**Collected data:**
▼▼▼

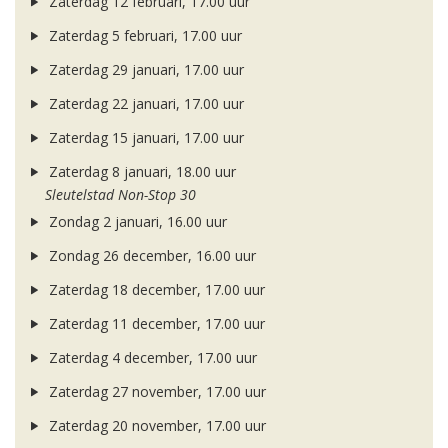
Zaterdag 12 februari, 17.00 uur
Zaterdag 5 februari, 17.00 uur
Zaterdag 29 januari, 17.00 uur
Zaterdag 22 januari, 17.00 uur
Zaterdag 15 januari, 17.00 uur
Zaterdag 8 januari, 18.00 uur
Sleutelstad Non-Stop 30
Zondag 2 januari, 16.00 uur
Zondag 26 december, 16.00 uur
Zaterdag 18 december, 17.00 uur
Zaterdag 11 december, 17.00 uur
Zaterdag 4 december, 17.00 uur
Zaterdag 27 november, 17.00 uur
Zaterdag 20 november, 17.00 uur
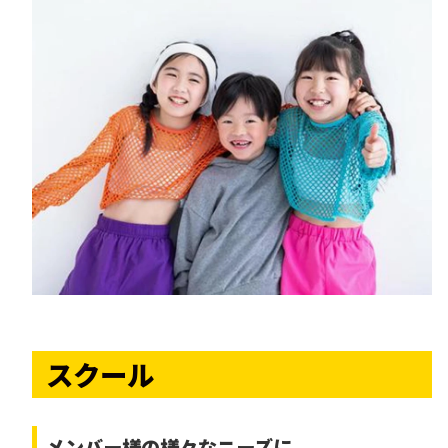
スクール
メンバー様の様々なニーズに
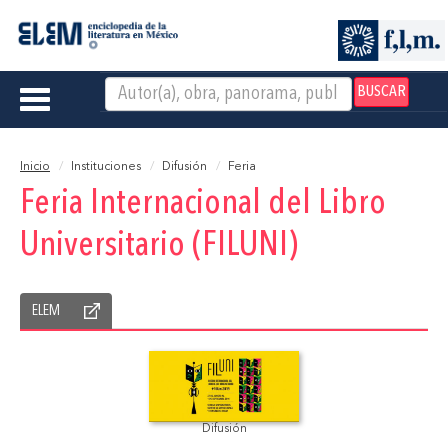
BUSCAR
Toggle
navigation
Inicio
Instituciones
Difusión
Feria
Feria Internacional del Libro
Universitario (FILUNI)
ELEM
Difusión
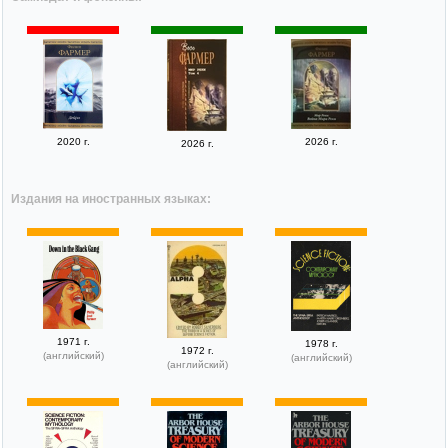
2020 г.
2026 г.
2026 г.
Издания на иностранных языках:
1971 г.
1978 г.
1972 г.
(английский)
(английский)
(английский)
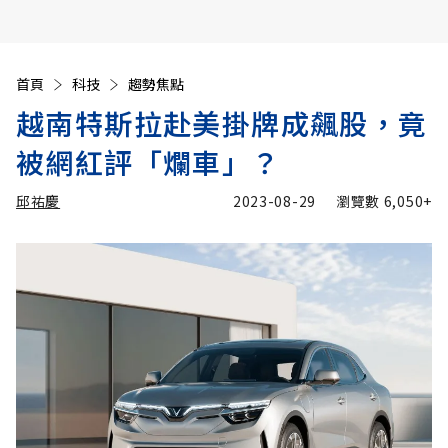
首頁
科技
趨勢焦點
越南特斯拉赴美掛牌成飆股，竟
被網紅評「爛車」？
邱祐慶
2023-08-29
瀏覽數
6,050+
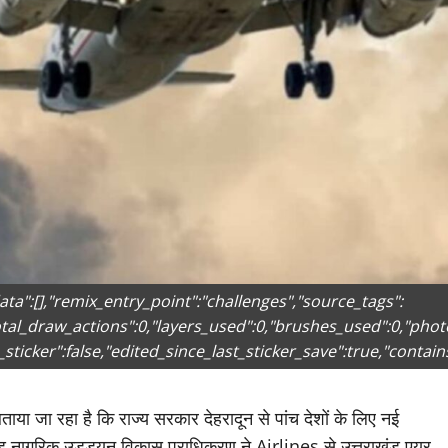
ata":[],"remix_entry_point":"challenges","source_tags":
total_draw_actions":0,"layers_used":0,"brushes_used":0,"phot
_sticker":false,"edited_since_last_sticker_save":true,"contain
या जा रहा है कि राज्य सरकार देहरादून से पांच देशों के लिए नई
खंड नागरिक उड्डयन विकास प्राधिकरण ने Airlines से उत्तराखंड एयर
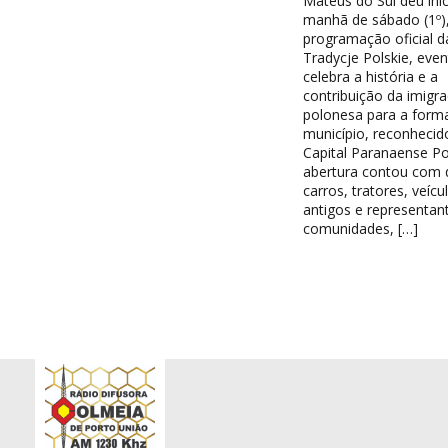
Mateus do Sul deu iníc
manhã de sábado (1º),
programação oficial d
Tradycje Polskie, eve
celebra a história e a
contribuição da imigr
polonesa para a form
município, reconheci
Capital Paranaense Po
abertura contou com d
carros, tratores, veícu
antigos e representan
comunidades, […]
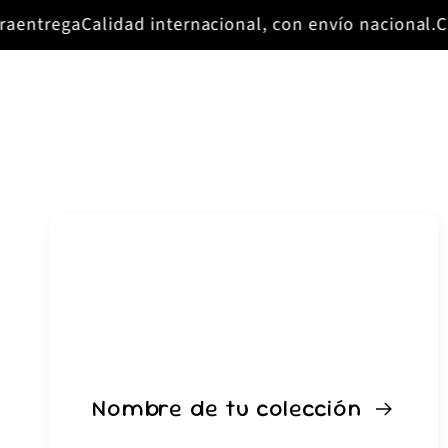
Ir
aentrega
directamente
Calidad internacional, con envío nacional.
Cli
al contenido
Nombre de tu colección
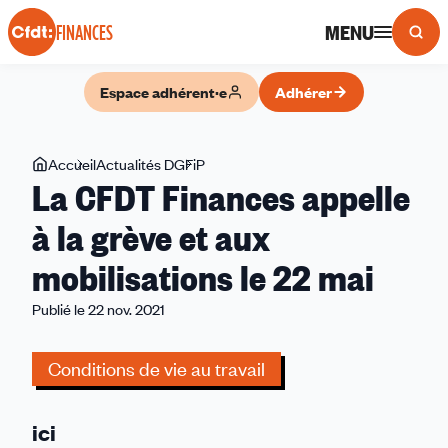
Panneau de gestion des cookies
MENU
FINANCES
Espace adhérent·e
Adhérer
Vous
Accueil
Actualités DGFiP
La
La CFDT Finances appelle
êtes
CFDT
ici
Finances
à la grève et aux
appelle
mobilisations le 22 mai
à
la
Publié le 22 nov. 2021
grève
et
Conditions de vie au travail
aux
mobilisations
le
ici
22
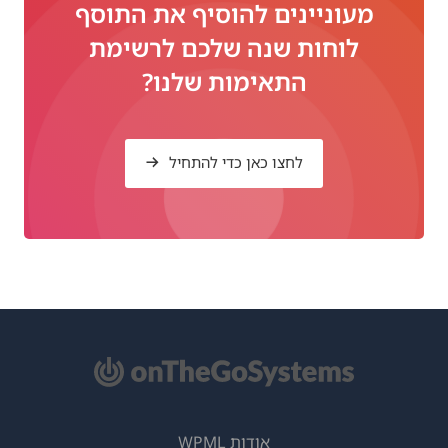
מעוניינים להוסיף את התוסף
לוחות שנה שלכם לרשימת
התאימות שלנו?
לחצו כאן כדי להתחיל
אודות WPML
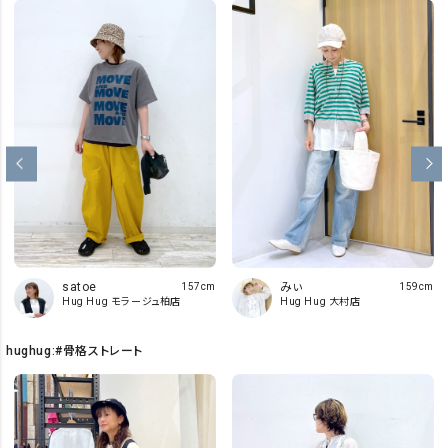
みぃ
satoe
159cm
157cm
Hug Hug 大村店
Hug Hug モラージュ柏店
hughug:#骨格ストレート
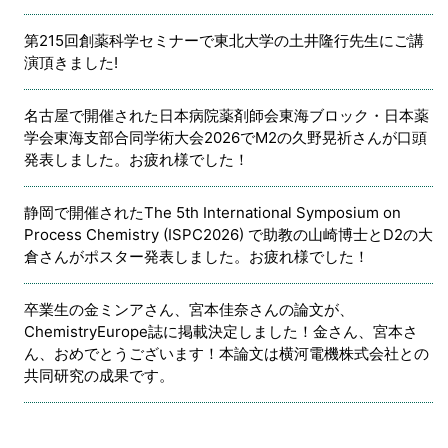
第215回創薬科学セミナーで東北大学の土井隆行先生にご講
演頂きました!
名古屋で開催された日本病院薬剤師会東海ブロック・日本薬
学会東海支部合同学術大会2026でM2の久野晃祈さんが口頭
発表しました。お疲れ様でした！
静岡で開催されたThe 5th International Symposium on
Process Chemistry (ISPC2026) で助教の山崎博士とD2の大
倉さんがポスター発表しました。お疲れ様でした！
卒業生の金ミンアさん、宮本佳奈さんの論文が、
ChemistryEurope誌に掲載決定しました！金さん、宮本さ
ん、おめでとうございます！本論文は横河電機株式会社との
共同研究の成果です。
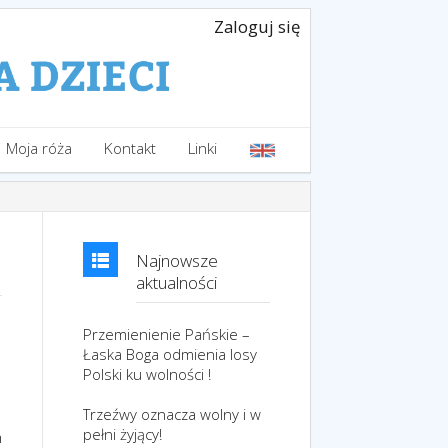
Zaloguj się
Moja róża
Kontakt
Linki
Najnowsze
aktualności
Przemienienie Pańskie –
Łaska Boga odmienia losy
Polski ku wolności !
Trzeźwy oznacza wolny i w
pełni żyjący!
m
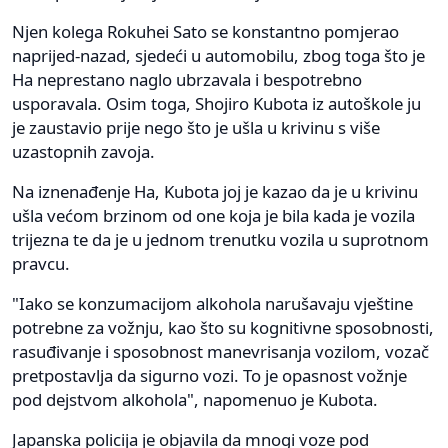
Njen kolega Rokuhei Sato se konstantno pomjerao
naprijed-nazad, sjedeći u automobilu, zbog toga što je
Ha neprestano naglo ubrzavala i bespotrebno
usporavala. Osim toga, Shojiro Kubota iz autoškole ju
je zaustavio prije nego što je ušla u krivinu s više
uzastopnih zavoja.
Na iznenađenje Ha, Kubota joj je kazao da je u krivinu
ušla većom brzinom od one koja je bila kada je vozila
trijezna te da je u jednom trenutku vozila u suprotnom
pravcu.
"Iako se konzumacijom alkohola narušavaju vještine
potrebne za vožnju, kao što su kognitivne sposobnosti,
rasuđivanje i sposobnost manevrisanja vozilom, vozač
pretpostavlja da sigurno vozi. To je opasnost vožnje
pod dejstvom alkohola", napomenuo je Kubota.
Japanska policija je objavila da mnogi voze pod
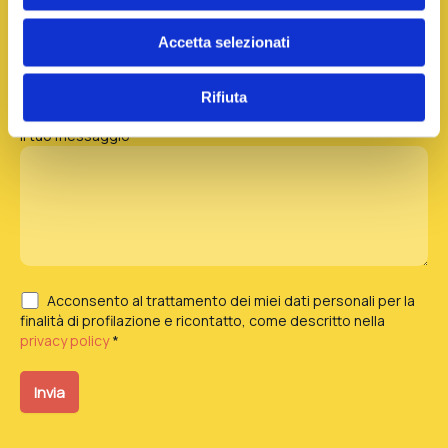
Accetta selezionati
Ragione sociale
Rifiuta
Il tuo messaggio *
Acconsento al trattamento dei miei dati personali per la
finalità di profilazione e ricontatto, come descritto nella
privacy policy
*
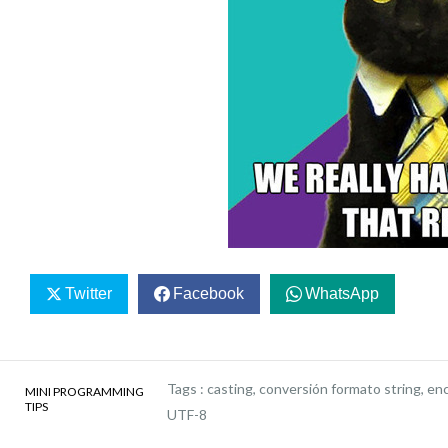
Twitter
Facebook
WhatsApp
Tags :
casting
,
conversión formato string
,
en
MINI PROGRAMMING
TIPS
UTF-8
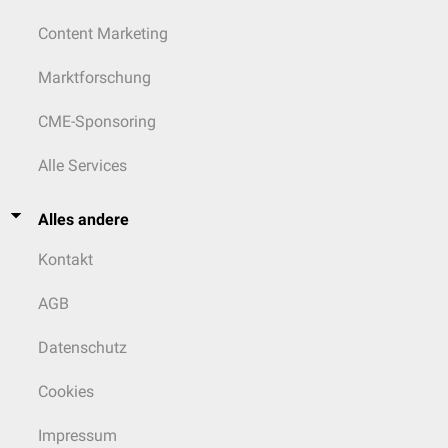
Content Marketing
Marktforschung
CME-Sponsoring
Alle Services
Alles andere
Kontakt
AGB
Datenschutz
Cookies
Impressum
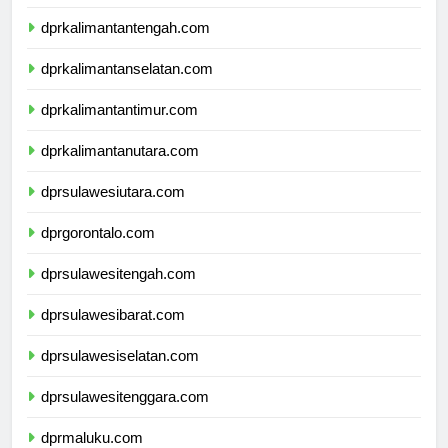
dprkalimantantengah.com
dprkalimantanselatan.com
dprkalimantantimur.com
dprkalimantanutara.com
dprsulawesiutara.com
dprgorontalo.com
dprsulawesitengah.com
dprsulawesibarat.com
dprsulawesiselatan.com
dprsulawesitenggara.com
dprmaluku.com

▲▲▲

**PROBLEM DESCRIPTION:**
Find every line in the entries above that contains the string "januari", and copy each of those lines. Matching is case-sensitive.

**TASK ANSWER:**
Zaterdag 29 januari, 17.00 uur
Zaterdag 22 januari, 17.00 uur
Zaterdag 15 januari, 17.00 uur
Zaterdag 8 januari, 18.00 uur
Zondag 2 januari, 16.00 uur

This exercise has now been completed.